Si je vous demandais de nommer un prédateur marin, votre première réponse serait probablement un requin. Mais cette catégorie est tellement plus importante: les tortues de mer, le thon, les éléphants de mer, les baleines et même les oiseaux règnent au sommet de la chaîne alimentaire de l'océan. Bon nombre de ces espèces sont menacées par des problèmes tels que la surexploitation et le changement climatique. Et les scientifiques qui espèrent protéger ces animaux ont souvent manqué de données fiables sur leurs mouvements; il est difficile de voir où les créatures vont sous la surface de l'eau.
En 2000, des chercheurs marins ont lancé le projet de marquage des prédateurs du Pacifique dans le cadre du recensement de la vie marine, qui dure depuis dix ans. Ils ont déployé 4 306 étiquettes électroniques, générant 1 791 traces d'individus appartenant à 23 espèces de prédateurs marins dans le nord du Pacifique (pour un total de 265 386 jours de données entre 2000 et 2009). Les résultats de leur étude ont été publiés plus tôt ce mois-ci dans Nature .
«C'est comme si on demandait: comment les lions, les zèbres et les guépards utilisent-ils l'Afrique comme un continent entier? seulement nous l'avons fait pour un vaste océan », a déclaré à Nature l' auteur Barbara Block, de l'Université Stanford.
Les espèces étaient concentrées le long de deux routes principales: l’une suivait le courant de Californie, qui se dirigeait vers le sud au large de la côte ouest des États-Unis, et l’autre le long de la zone de transition du Pacifique Nord, la limite est-ouest séparant les eaux froides de la les eaux plus chaudes des régions subtropicales.
Les chercheurs ont découvert que l'emplacement exact d'une espèce représentait un compromis entre avoir accès à une plus grande productivité de l'océan (ce qui signifie plus de nourriture) et aux températures que le prédateur - ou sa proie préférée - pourrait supporter. En conséquence, deux espèces de prédateurs similaires peuvent occuper deux aires de répartition différentes sans se chevaucher (évitant ainsi les conflits internes entre, par exemple, le requin blanc et le requin mako).
Un autre facteur susceptible de jouer un rôle important dans la migration des prédateurs est l’upwelling, qui consiste à remonter à la surface de l’eau des eaux froides riches en nutriments. Ces nutriments aident les organismes microscopiques à se développer et se multiplier et à nourrir des créatures plus grosses dans la chaîne alimentaire. «À l'aide d'observations satellitaires de la température et des concentrations de chlorophylle, nous pouvons maintenant prédire quand et où chaque espèce se trouvera», a déclaré à Nature le co-auteur de l'étude, Daniel Costa de l'Université de Californie à Santa Cruz.

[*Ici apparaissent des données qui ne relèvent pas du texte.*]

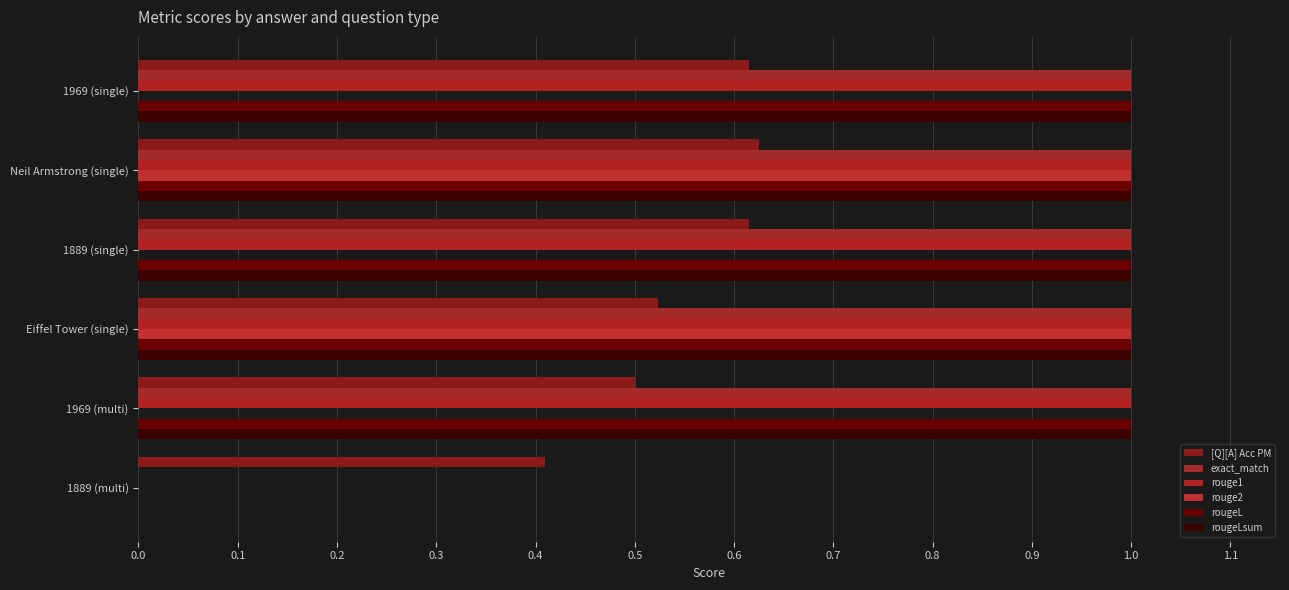

How many values in rougeL are above zero?

5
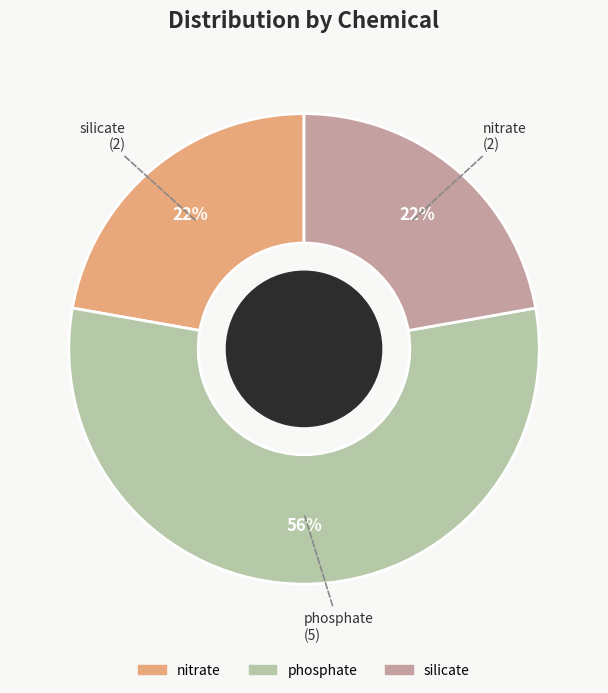

The nitrate slice represents 22% of the pie. True or false?

True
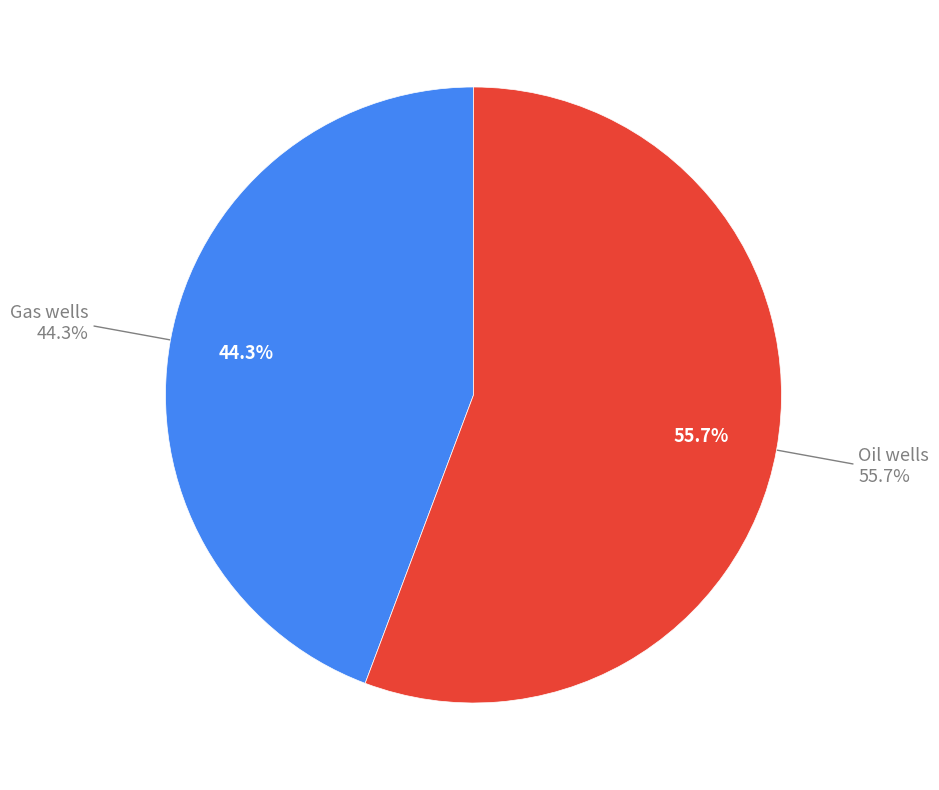

To the nearest percent, what is the difference between the largest and smallest slice percentages?

11%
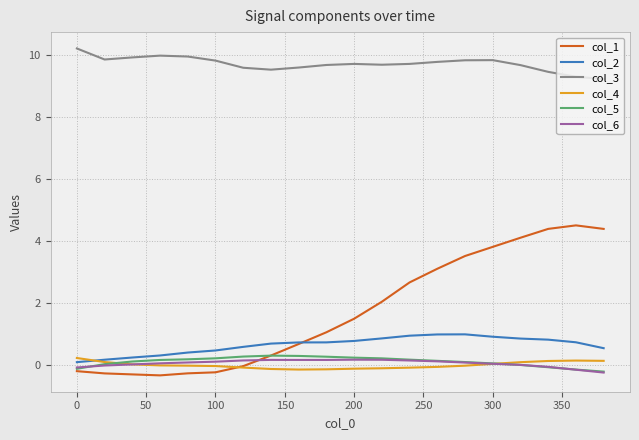

True or false: col_1 and col_3 intersect in this chart.

False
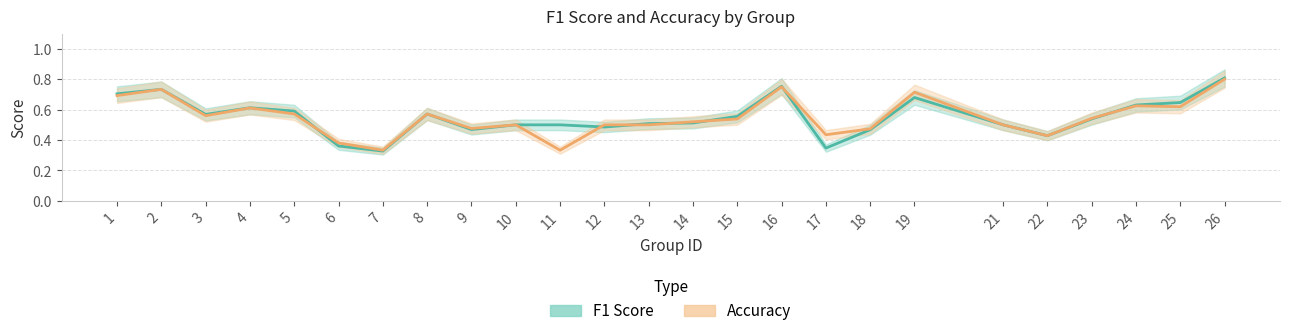

What is the difference between the highest and lowest values at 17?

0.1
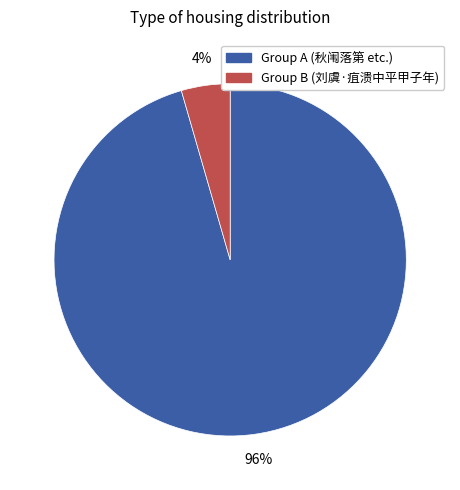

How many segments does this pie chart have?

2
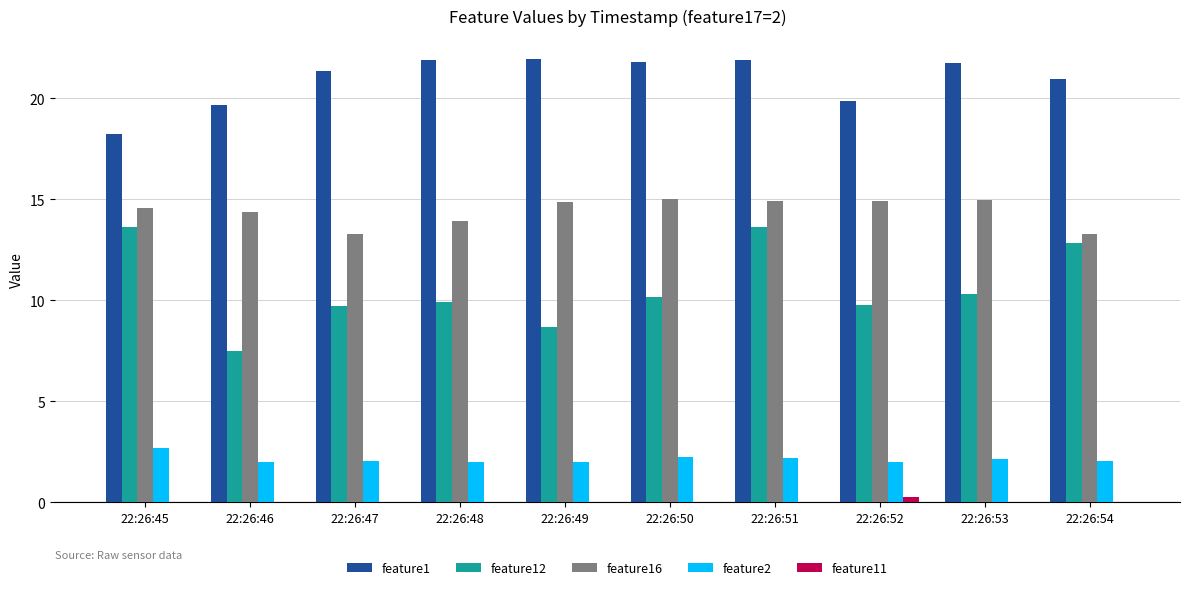

At which category is the sum across all series the highest?

22:26:51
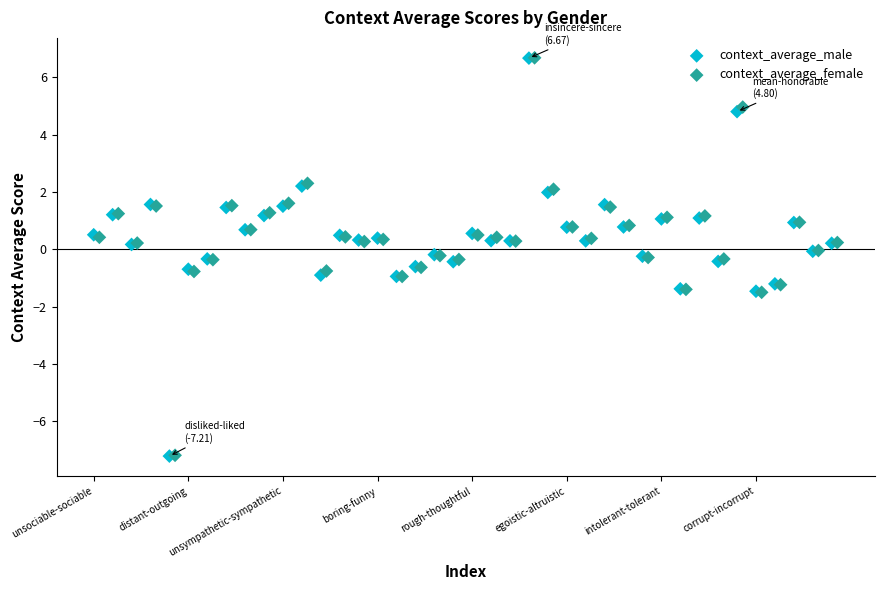

Which series has the widest spread of Y values?

context_average_male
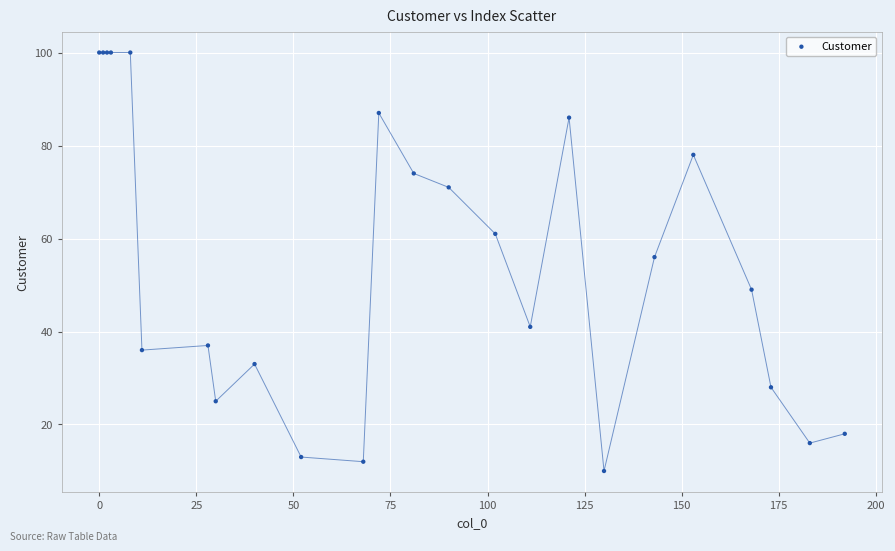

What Y value in the scatter plot is closest to 55?

56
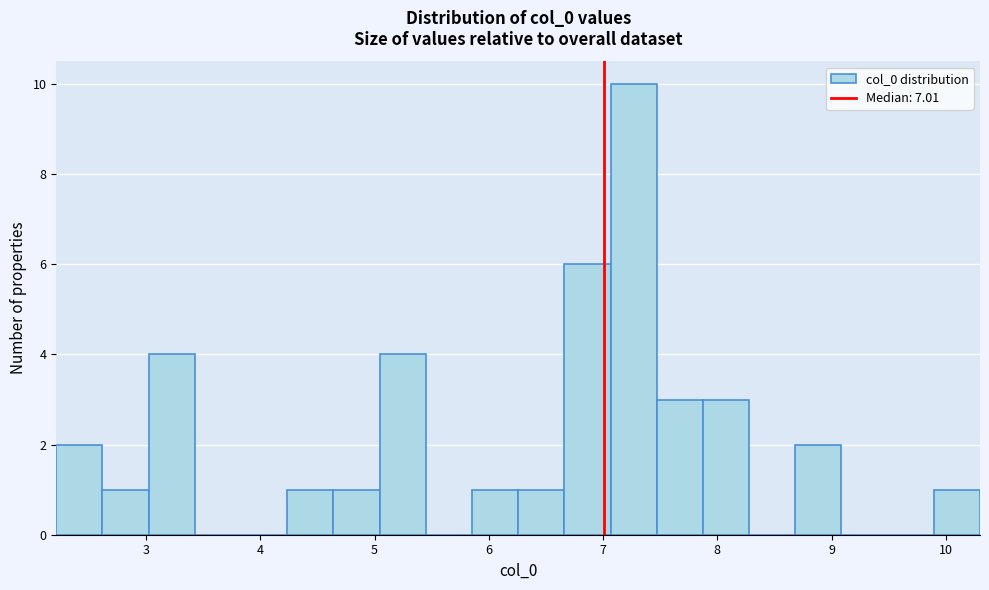

Reading left to right, list every bar in this chart as the range it spans on the x-axis followed by its height. Neither the bar edges nor the heights are printed on the chart, so give them approximately, as read against the axes.

2.2 to 2.6: 2
2.6 to 3.0: 1
3.0 to 3.4: 4
3.4 to 3.8: 0
3.8 to 4.2: 0
4.2 to 4.6: 1
4.6 to 5.0: 1
5.0 to 5.4: 4
5.4 to 5.9: 0
5.9 to 6.3: 1
6.3 to 6.7: 1
6.7 to 7.1: 6
7.1 to 7.5: 10
7.5 to 7.9: 3
7.9 to 8.3: 3
8.3 to 8.7: 0
8.7 to 9.1: 2
9.1 to 9.5: 0
9.5 to 9.9: 0
9.9 to 10.3: 1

Certaines espèces prédatrices, telles que l'albacore, les requins saumons et les éléphants de mer, reviennent même au même endroit chaque année, comme les gnous du Serengeti.
Les chercheurs espèrent que ces données les aideront à gérer ces espèces à l'avenir. Parce que personne ne peut prédire ce qui pourrait arriver au reste des espèces dans la chaîne alimentaire si ces grands prédateurs sont perdus - et qui sait quels fruits de mer savoureux peuvent devenir un avant-goût du passé.